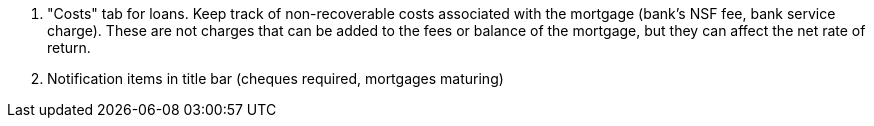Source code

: . "Costs" tab for loans. Keep track of non-recoverable costs associated with the mortgage (bank's NSF fee, bank service charge).
 These are not charges that can be added to the fees or balance of the mortgage, but they can affect the net rate of return.

. Notification items in title bar (cheques required, mortgages maturing)
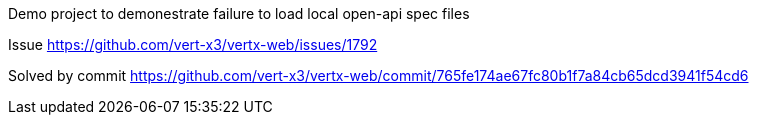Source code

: Demo project to demonestrate failure to load local open-api spec files

Issue
https://github.com/vert-x3/vertx-web/issues/1792

Solved by commit
https://github.com/vert-x3/vertx-web/commit/765fe174ae67fc80b1f7a84cb65dcd3941f54cd6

▬▬▬▬▬▬▬▬▬▬

Task item:
The answer consists only of the lines from the one containing "https://github.com/vert-x3/vertx-web/issues/1792" to the end of the records, each written out exactly.

Expected output:
https://github.com/vert-x3/vertx-web/issues/1792

Solved by commit
https://github.com/vert-x3/vertx-web/commit/765fe174ae67fc80b1f7a84cb65dcd3941f54cd6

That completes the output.